Antonin Dvořák
Antonin Dvořák
Antonin Dvořák (1841-1904), one of the greatest Czech composers, is most noted for his attractive and apparently effortless melodic gifts and the unfailing brilliance of his orchestration.
Antonin Dvořák was a nationalistic musician, basing his style on melodic and rhythmic patterns found in the folk music of his own country. At the same time he was not excessively concerned with program music, and he worked most successfully in instrumental forms utilizing traditional classical structures, such as symphonies and chamber works. Even those compositions which contain programmatic titles tend toward a general atmosphere rather than a musical structure that follows a preconceived literary outline.
Born on Sept. 8, 1841, in a small town near Prague into a moderately poor worker's family, Dvořák showed considerable interest in music as a child. When he was 16 he moved to Prague to continue his education, studying at the Prague Organ School from 1857 to 1859. He received not only a thorough musical training that introduced him to the works of the great masters of the past, but also one that exposed him to the more "advanced" composers like Robert Schumann and Richard Wagner.
In 1861 Dvořák joined the orchestra of the National Theater in Prague as a violist, where he remained for 10 years, performing for a while under the leadership of Bedřich Smetana. During this time Dvořák wrote numerous compositions, but not until 1873, with a performance of his grand patriotic work Hymnus for chorus and orchestra, did he achieve some renown. His compositions attracted the attention of Johannes Brahms, who prevailed upon his publisher to print some of Dvořák's works. The two composers became close friends.
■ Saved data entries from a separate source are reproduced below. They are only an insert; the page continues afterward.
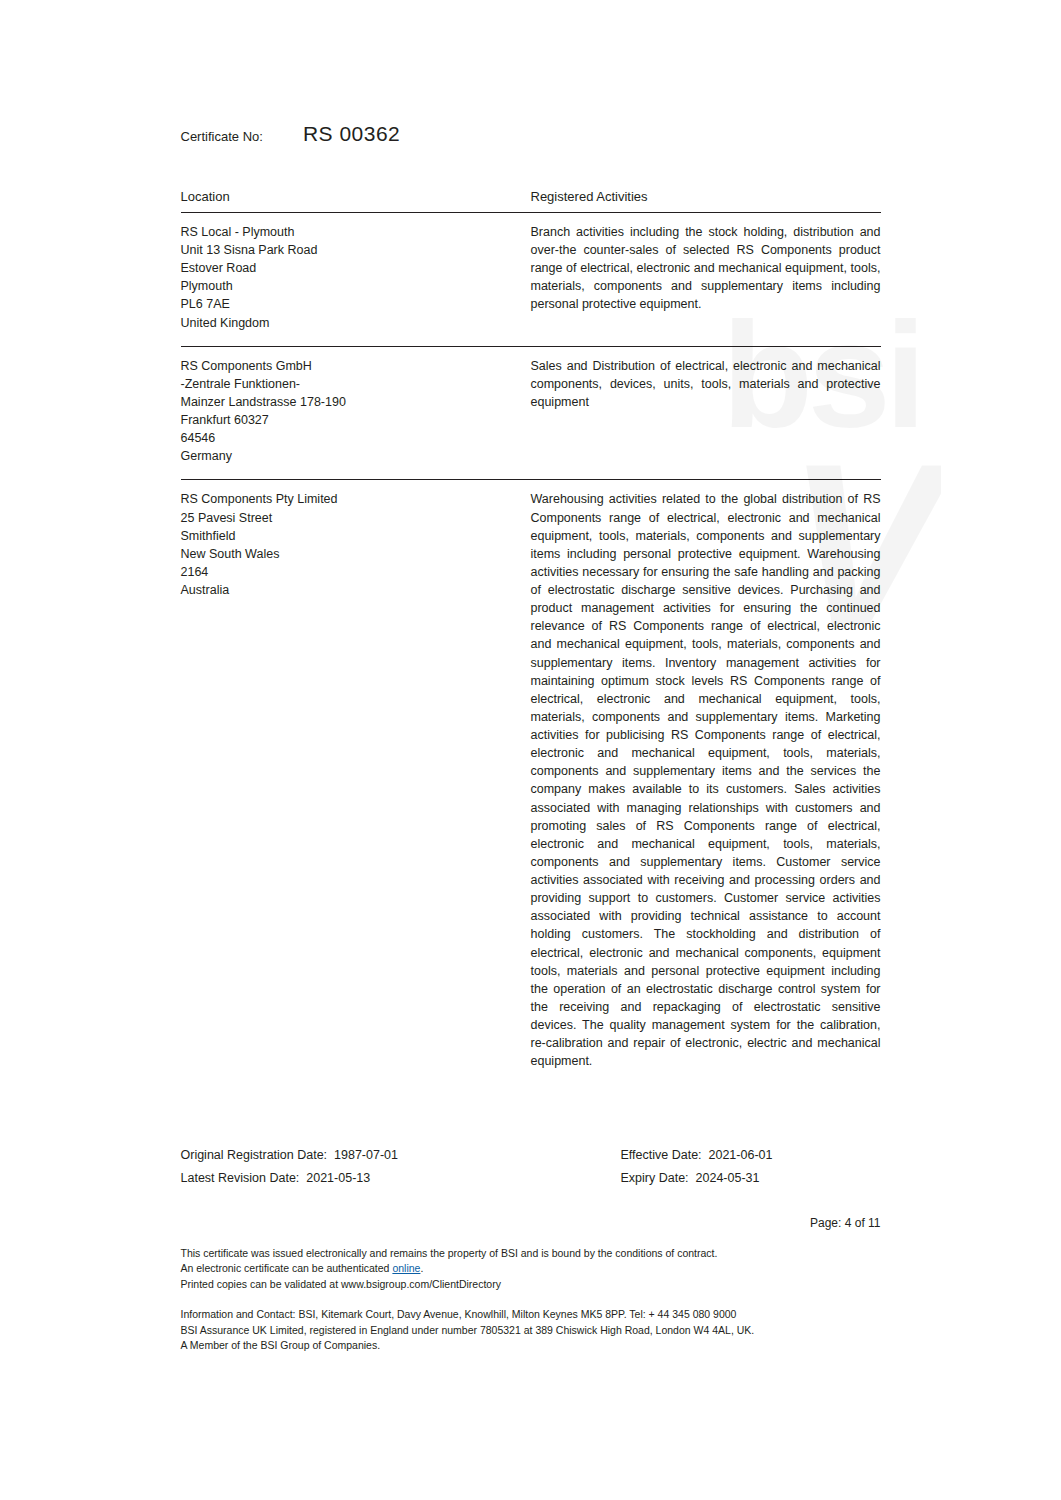bsi
V
Certificate No: RS 00362
| Location | Registered Activities |
| --- | --- |
| RS Local - Plymouth Unit 13 Sisna Park Road Estover Road Plymouth PL6 7AE United Kingdom | Branch activities including the stock holding, distribution and over-the counter-sales of selected RS Components product range of electrical, electronic and mechanical equipment, tools, materials, components and supplementary items including personal protective equipment. |
| RS Components GmbH -Zentrale Funktionen- Mainzer Landstrasse 178-190 Frankfurt 60327 64546 Germany | Sales and Distribution of electrical, electronic and mechanical components, devices, units, tools, materials and protective equipment |
| RS Components Pty Limited 25 Pavesi Street Smithfield New South Wales 2164 Australia | Warehousing activities related to the global distribution of RS Components range of electrical, electronic and mechanical equipment, tools, materials, components and supplementary items including personal protective equipment. Warehousing activities necessary for ensuring the safe handling and packing of electrostatic discharge sensitive devices. Purchasing and product management activities for ensuring the continued relevance of RS Components range of electrical, electronic and mechanical equipment, tools, materials, components and supplementary items. Inventory management activities for maintaining optimum stock levels RS Components range of electrical, electronic and mechanical equipment, tools, materials, components and supplementary items. Marketing activities for publicising RS Components range of electrical, electronic and mechanical equipment, tools, materials, components and supplementary items and the services the company makes available to its customers. Sales activities associated with managing relationships with customers and promoting sales of RS Components range of electrical, electronic and mechanical equipment, tools, materials, components and supplementary items. Customer service activities associated with receiving and processing orders and providing support to customers. Customer service activities associated with providing technical assistance to account holding customers. The stockholding and distribution of electrical, electronic and mechanical components, equipment tools, materials and personal protective equipment including the operation of an electrostatic discharge control system for the receiving and repackaging of electrostatic sensitive devices. The quality management system for the calibration, re-calibration and repair of electronic, electric and mechanical equipment. |
Original Registration Date: 1987-07-01
Latest Revision Date: 2021-05-13
Effective Date: 2021-06-01
Expiry Date: 2024-05-31
Page: 4 of 11
This certificate was issued electronically and remains the property of BSI and is bound by the conditions of contract.
An electronic certificate can be authenticated online.
Printed copies can be validated at www.bsigroup.com/ClientDirectory
Information and Contact: BSI, Kitemark Court, Davy Avenue, Knowlhill, Milton Keynes MK5 8PP. Tel: + 44 345 080 9000
BSI Assurance UK Limited, registered in England under number 7805321 at 389 Chiswick High Road, London W4 4AL, UK.
A Member of the BSI Group of Companies.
Always composing an apparently effortless output of music, including the popular Slavonic Dances (1878), Dvořák soon became a professor of composition at the Prague Conservatory. In 1884 he made the first of a series of trips to London to conduct his own music. There he earned a commission to compose a choral work, The Spectre's Bride. He received an honorary doctorate degree from Cambridge University in 1891, the same year he composed his popular Carnival overture.
After successful tours of Russia and Germany, Dvořák accepted an invitation in 1892 to became the director of the National Conservatory of Music in New York City. While in the United States he wrote what is probably his most famous work, the Symphony in E Minor, From the New World (1893). There has always been some confusion as to the extent to which Dvořák either imitated or directly borrowed melodic material from American folk music. All the music is original, however, and despite the fact that the theme of the second movement has been made into the song "Goin' Home," it is not an African American spiritual but a melodic invention by Dvořák. Perhaps the greatest problem presented
by the New World Symphony is that it tends to blind audiences to the merits of some of his other symphonies. One in G major (1889) and another in D minor (1885) are certainly its equal in musical quality. In 1893 he also wrote his American String Quartet, the best-known of his 13 quartets, and a charming sonatina for violin and piano, a masterpiece in miniature.
In 1895 Dvořák returned to the Prague Conservatory, completing his cello concerto, probably the most outstanding concerto ever written for that instrument, and a perennial concert favorite. From this point on he concentrated on symphonic poems and operas. Rusalka, the ninth of his 10 operas, completed in 1900, was his last major work. Very popular in Czechoslovakia although rarely performed outside the country, Rusalka is a stunning lyric fantasy, an evocative retelling of the familiar story of the water nymph who fell in love with an all-too-human prince. In 1901 Dvořák became the director of the Prague Conservatory. He died on May 1, 1904.
Further Reading
Two major studies of Dvořák are John Clapham, Antonin Dvořák: Musician and Craftsman (1966), which deals mainly with the music, and Gervase Hughes, Dvořák: His Life and Music (1967), which treats the biographical data and the works in chronological order. An earlier but still useful work is Alec Robertson, Dvořák (1945). Good background studies are Gerald Abraham, A Hundred Years of Music (1938; 3d ed. 1964); Rosa Newmarch, The Music of Czechoslovakia (1942); and Alfred Einstein, Music in the Romantic Era (1947).
Additional Sources
Butterworth, Neil, Dvořák, London; New York: Omnibus Press, 1984, 1980.
Butterworth, Neil, Dvořák: his life and times, Speldhurst Eng.: Midas Books, 1980.